Pose landmark coordinates:
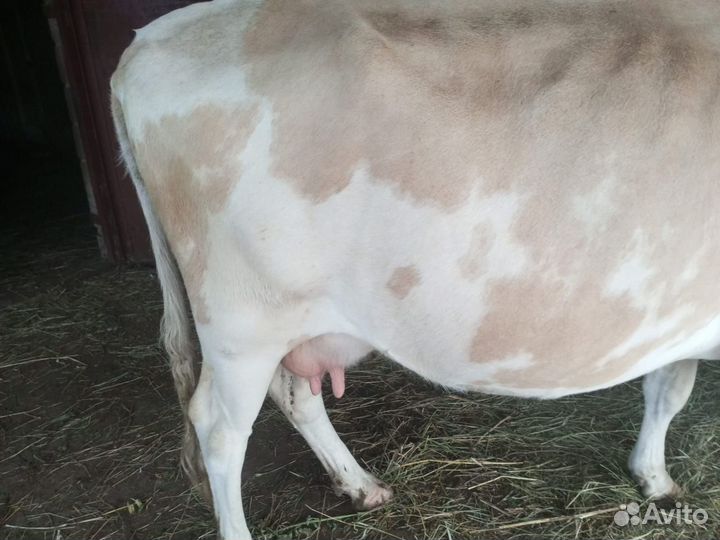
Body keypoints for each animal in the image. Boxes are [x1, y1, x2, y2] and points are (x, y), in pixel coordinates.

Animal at [110, 1, 720, 538]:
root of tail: (145, 43)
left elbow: (668, 389)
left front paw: (654, 477)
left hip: (299, 318)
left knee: (295, 394)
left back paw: (360, 484)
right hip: (241, 320)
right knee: (219, 431)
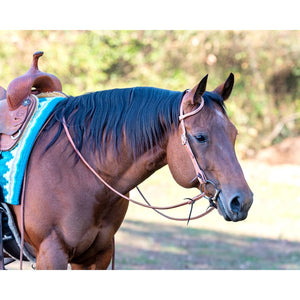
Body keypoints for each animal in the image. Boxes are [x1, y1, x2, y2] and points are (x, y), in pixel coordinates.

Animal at [7, 73, 252, 270]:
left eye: (234, 134)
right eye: (200, 137)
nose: (242, 201)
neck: (75, 169)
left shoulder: (96, 256)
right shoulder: (51, 255)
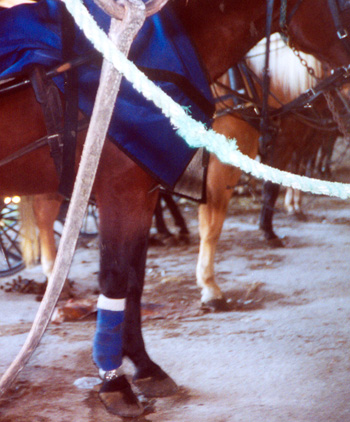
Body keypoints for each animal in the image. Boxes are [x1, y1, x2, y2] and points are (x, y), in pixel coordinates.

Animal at [2, 0, 350, 418]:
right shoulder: (125, 190)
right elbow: (121, 276)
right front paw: (114, 381)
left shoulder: (143, 192)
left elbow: (134, 281)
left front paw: (144, 365)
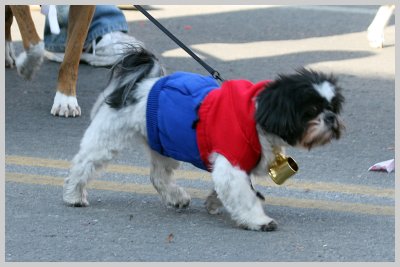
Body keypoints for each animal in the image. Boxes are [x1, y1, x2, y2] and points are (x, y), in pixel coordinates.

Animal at [62, 47, 344, 232]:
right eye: (311, 110)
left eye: (333, 107)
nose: (331, 118)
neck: (257, 116)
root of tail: (139, 83)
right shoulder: (231, 160)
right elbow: (244, 194)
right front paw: (258, 220)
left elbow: (234, 188)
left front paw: (213, 201)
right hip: (108, 137)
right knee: (84, 164)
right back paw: (74, 195)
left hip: (162, 141)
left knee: (159, 175)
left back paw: (175, 197)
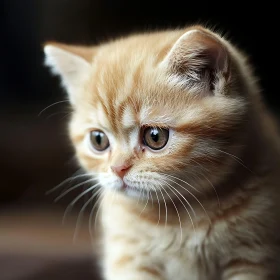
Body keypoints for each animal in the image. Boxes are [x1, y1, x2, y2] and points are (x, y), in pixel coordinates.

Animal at [43, 25, 280, 278]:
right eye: (98, 140)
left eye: (155, 137)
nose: (118, 169)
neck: (178, 218)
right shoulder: (128, 258)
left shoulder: (254, 257)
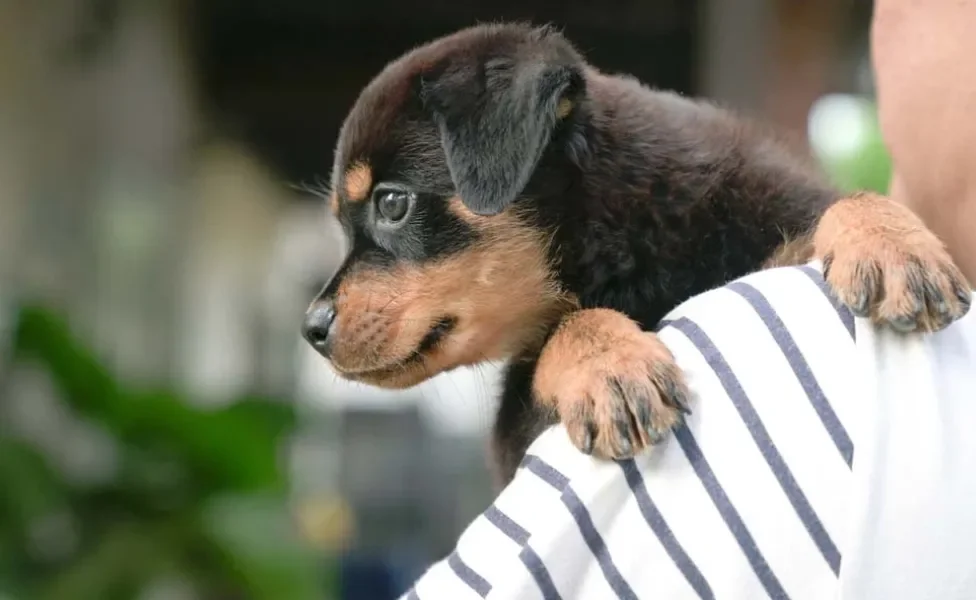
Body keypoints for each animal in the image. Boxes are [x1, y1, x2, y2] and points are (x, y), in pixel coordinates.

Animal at [302, 23, 972, 488]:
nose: (312, 328)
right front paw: (608, 366)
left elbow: (837, 206)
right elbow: (562, 331)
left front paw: (891, 245)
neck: (629, 243)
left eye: (392, 203)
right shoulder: (513, 437)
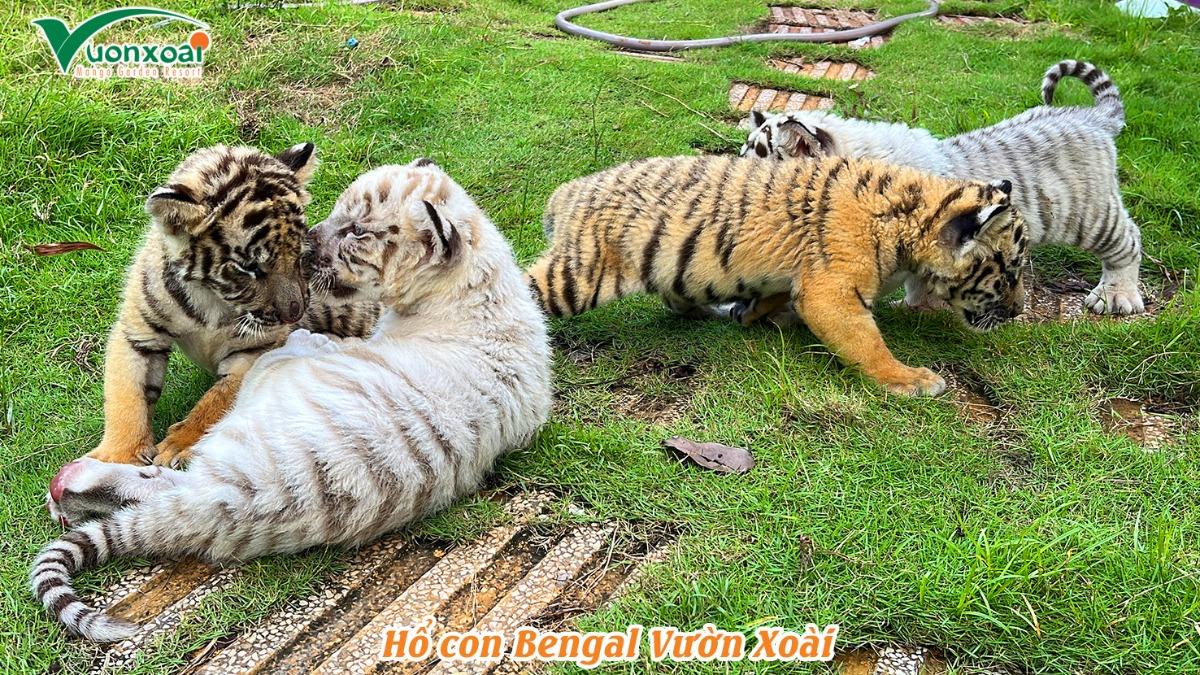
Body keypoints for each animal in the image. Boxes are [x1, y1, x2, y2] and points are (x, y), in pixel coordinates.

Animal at [84, 143, 377, 472]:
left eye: (301, 255)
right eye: (249, 267)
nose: (294, 314)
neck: (213, 298)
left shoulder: (254, 350)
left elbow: (219, 399)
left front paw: (178, 444)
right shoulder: (138, 333)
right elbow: (126, 396)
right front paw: (119, 455)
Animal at [527, 154, 1028, 396]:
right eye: (1009, 271)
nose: (1020, 312)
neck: (916, 216)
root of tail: (567, 193)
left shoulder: (795, 278)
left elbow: (774, 295)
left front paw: (752, 314)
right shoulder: (832, 289)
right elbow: (867, 343)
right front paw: (911, 380)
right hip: (582, 273)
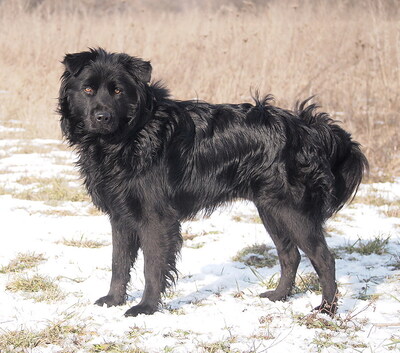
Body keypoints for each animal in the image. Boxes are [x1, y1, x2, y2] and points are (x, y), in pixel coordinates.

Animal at [57, 47, 368, 316]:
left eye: (118, 91)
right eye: (88, 89)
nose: (102, 116)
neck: (130, 136)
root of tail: (310, 128)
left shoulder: (156, 218)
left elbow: (152, 267)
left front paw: (145, 308)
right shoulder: (120, 215)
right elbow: (118, 263)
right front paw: (113, 300)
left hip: (293, 211)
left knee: (324, 258)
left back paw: (327, 309)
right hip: (271, 209)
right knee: (290, 255)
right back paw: (279, 296)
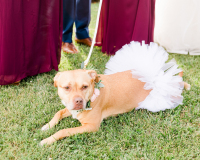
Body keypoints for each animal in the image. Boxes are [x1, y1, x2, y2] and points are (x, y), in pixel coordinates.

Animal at [39, 69, 189, 145]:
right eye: (66, 88)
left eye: (84, 87)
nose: (78, 101)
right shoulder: (73, 110)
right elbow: (58, 112)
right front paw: (47, 126)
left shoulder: (91, 126)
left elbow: (63, 131)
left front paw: (47, 140)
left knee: (176, 82)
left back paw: (185, 85)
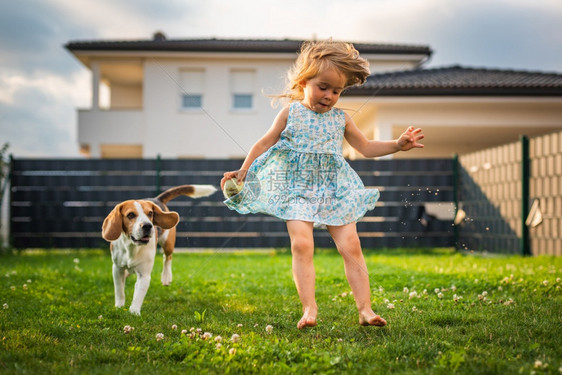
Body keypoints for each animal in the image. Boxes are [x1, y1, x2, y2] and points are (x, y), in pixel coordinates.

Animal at [100, 184, 214, 314]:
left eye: (150, 213)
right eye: (130, 215)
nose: (148, 226)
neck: (132, 247)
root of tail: (156, 199)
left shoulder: (144, 275)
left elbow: (138, 294)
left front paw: (134, 312)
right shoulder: (117, 268)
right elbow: (119, 290)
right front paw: (119, 306)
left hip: (167, 242)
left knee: (167, 257)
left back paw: (166, 276)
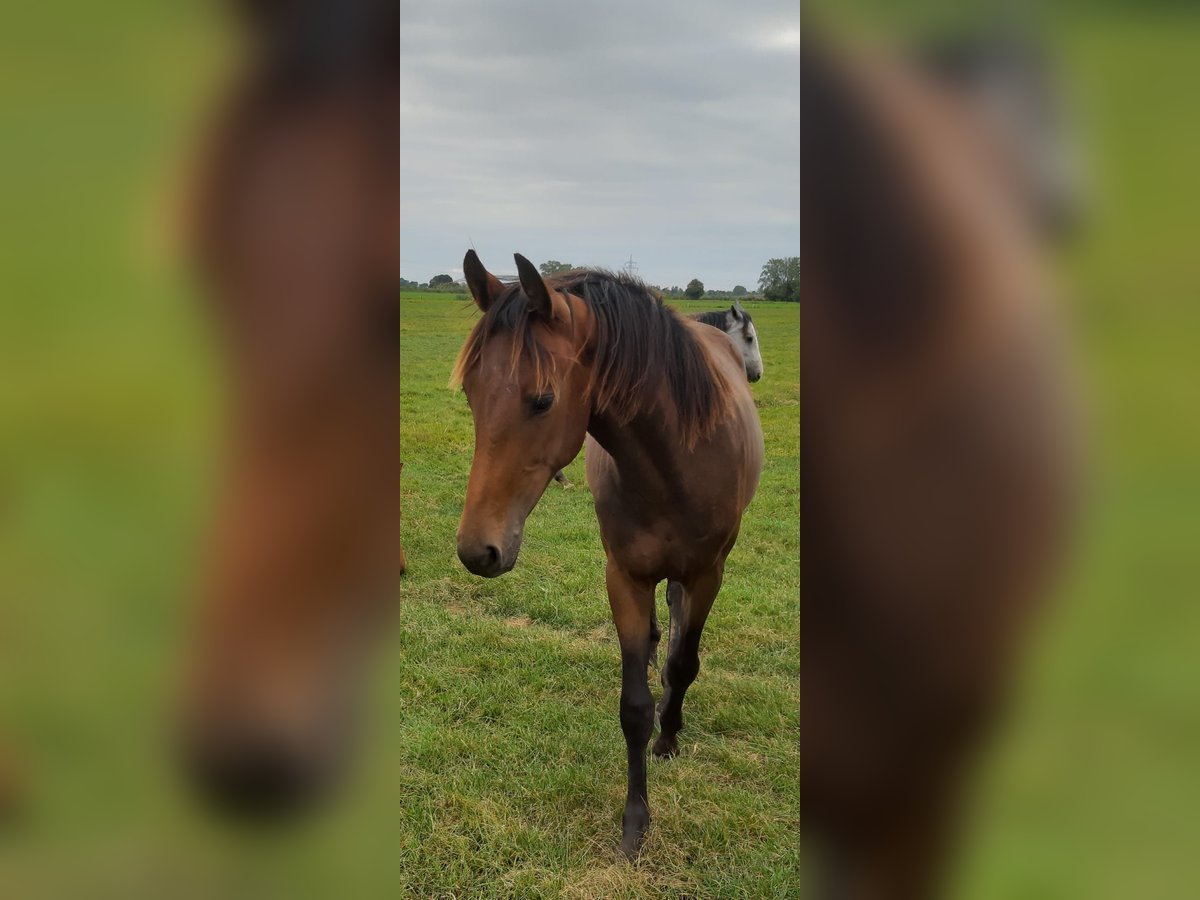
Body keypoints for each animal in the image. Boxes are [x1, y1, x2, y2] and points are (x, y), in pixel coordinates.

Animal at [453, 252, 763, 859]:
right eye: (472, 394)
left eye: (543, 399)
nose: (478, 550)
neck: (677, 461)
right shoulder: (624, 577)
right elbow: (633, 706)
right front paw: (635, 820)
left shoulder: (709, 574)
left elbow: (685, 664)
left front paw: (669, 736)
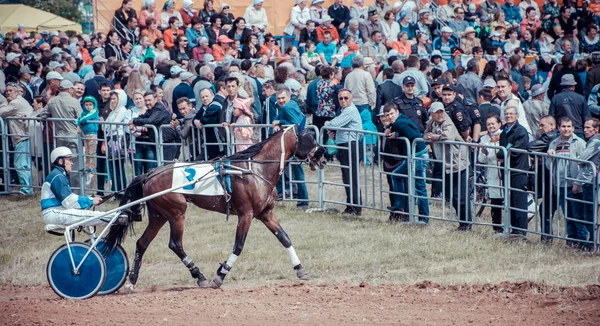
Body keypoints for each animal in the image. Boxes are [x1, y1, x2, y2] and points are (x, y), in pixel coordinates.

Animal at [105, 126, 326, 290]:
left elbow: (284, 238)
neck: (254, 169)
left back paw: (132, 280)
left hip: (159, 215)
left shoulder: (266, 214)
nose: (323, 159)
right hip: (176, 212)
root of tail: (149, 174)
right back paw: (199, 275)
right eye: (310, 139)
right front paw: (220, 275)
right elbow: (238, 245)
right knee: (175, 244)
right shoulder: (246, 215)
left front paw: (300, 268)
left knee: (142, 243)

→ **REQUIRED ACTION**: In the copy, include no pictures; transcribe every record above verbatim.

→ **OUTPUT FOR THIS EXERCISE**:
Body keypoints for each animal in the image. Boxes are [x1, y1, x2, y2] and points are (x, y), in pixel coordinates.

Animal at [110, 1, 720, 538]:
root of tail: (145, 43)
left elbow: (668, 389)
left front paw: (654, 477)
left hip: (299, 318)
left knee: (295, 394)
left back paw: (360, 484)
right hip: (241, 320)
right knee: (219, 431)
Body keypoints for each animal in the image. Boxes are [x1, y1, x2, y2] and points are (x, y), in pixel coordinates.

Animal at [7, 73, 252, 270]:
left eye: (234, 134)
right eye: (200, 137)
nose: (242, 201)
neck: (75, 169)
left shoulder: (96, 256)
right shoulder: (51, 255)
Body keypoints for each animal in the image. Boxes are [x1, y1, x2, y2] and points are (x, y), in pixel coordinates.

Animal at [2, 0, 350, 418]:
right shoulder: (125, 190)
right elbow: (121, 276)
right front paw: (114, 381)
left shoulder: (143, 192)
left elbow: (134, 281)
left front paw: (144, 365)
Body keypoints for each animal in the image. Boxes are [x1, y1, x2, y2] and points are (x, y), in pixel coordinates.

Animal at [62, 47, 344, 232]:
right eye: (311, 110)
left eye: (333, 107)
nose: (331, 118)
neck: (257, 116)
root of tail: (139, 83)
right shoulder: (231, 160)
right elbow: (244, 194)
right front paw: (258, 220)
left elbow: (234, 188)
left front paw: (213, 201)
right hip: (108, 137)
right knee: (84, 164)
right back paw: (74, 195)
left hip: (162, 141)
left knee: (159, 175)
left back paw: (175, 197)
Body keypoints for each animal in the image. Boxes are [x1, y1, x2, y2] and points are (x, y), in pixel coordinates.

Animal at [43, 25, 280, 278]:
right eye: (98, 140)
left eye: (155, 137)
nose: (118, 169)
neck: (178, 218)
right shoulder: (128, 258)
left shoulder: (254, 257)
Body keypoints for each animal in the image. Boxes are [x1, y1, x2, y2] and points are (x, y), in pixel coordinates.

Animal at [302, 23, 972, 488]:
nose: (312, 328)
right front paw: (608, 366)
left elbow: (837, 206)
right elbow: (562, 331)
left front paw: (891, 245)
neck: (629, 243)
left eye: (392, 203)
right shoulder: (513, 437)
Body keypoints for each animal in the image. Boxes are [x1, y1, x2, y2] and points are (x, y), in pixel coordinates.

Animal at [84, 143, 377, 472]:
left eye: (301, 255)
right eye: (249, 267)
nose: (294, 314)
neck: (213, 298)
left shoulder: (254, 350)
left elbow: (219, 399)
left front paw: (178, 444)
right shoulder: (138, 333)
right elbow: (126, 396)
right front paw: (119, 455)
Animal at [527, 154, 1028, 396]:
right eye: (1009, 271)
nose: (1020, 312)
neck: (916, 216)
root of tail: (567, 193)
left shoulder: (795, 278)
left elbow: (774, 295)
left front paw: (752, 314)
right shoulder: (832, 289)
right elbow: (867, 343)
right front paw: (911, 380)
right hip: (582, 273)
Body keypoints for each animal in the image. Boxes are [x1, y1, x2, y2] and points are (x, y), in pixel coordinates.

Animal at [57, 47, 368, 316]:
left eye: (118, 91)
right eye: (88, 89)
nose: (102, 116)
neck: (130, 136)
root of tail: (310, 128)
left shoulder: (156, 218)
left elbow: (152, 267)
left front paw: (145, 308)
right shoulder: (120, 215)
right elbow: (118, 263)
right front paw: (113, 300)
left hip: (293, 211)
left knee: (324, 258)
left back paw: (327, 309)
right hip: (271, 209)
right knee: (290, 255)
right back paw: (279, 296)
Body keypoints for each animal in the image. Boxes are [x1, y1, x2, y2] and points are (x, y), in pixel coordinates.

Animal at [39, 69, 189, 145]:
right eye: (66, 88)
left eye: (84, 87)
nose: (78, 101)
right shoulder: (73, 110)
right elbow: (58, 112)
right front paw: (47, 126)
left shoulder: (91, 126)
left elbow: (63, 131)
left front paw: (47, 140)
left knee: (176, 82)
left back paw: (185, 85)
Body keypoints for each animal in the image. Boxes are [x1, y1, x2, y2] and points are (x, y), in pixel coordinates.

Animal at [100, 184, 214, 314]:
left eye: (150, 213)
right eye: (130, 215)
nose: (148, 226)
neck: (132, 247)
root of tail: (156, 199)
left shoulder: (144, 275)
left elbow: (138, 294)
left front paw: (134, 312)
right shoulder: (117, 268)
right elbow: (119, 290)
right front paw: (119, 306)
left hip: (167, 242)
left knee: (167, 257)
left back paw: (166, 276)
Body keypoints for each animal in the image. Boxes are [x1, y1, x2, y2] and points are (x, y), in pixel coordinates.

Animal at [453, 252, 763, 859]:
right eye: (472, 394)
left eye: (543, 399)
nose: (478, 550)
neck: (677, 461)
right shoulder: (624, 577)
right elbow: (633, 706)
right front paw: (635, 820)
left shoulder: (709, 574)
left elbow: (685, 664)
left front paw: (669, 736)
Body keypoints for each animal in the image. Boxes are [x1, y1, x2, y2] and points are (x, y), in pixel coordinates.

Animal at [105, 126, 326, 290]:
left elbow: (284, 238)
neck: (254, 169)
left back paw: (132, 280)
left hip: (159, 215)
left shoulder: (266, 214)
nose: (323, 159)
right hip: (176, 212)
root of tail: (149, 174)
right back paw: (199, 275)
right eye: (310, 139)
right front paw: (220, 275)
right elbow: (238, 245)
right knee: (175, 244)
right shoulder: (246, 215)
left front paw: (300, 268)
left knee: (142, 243)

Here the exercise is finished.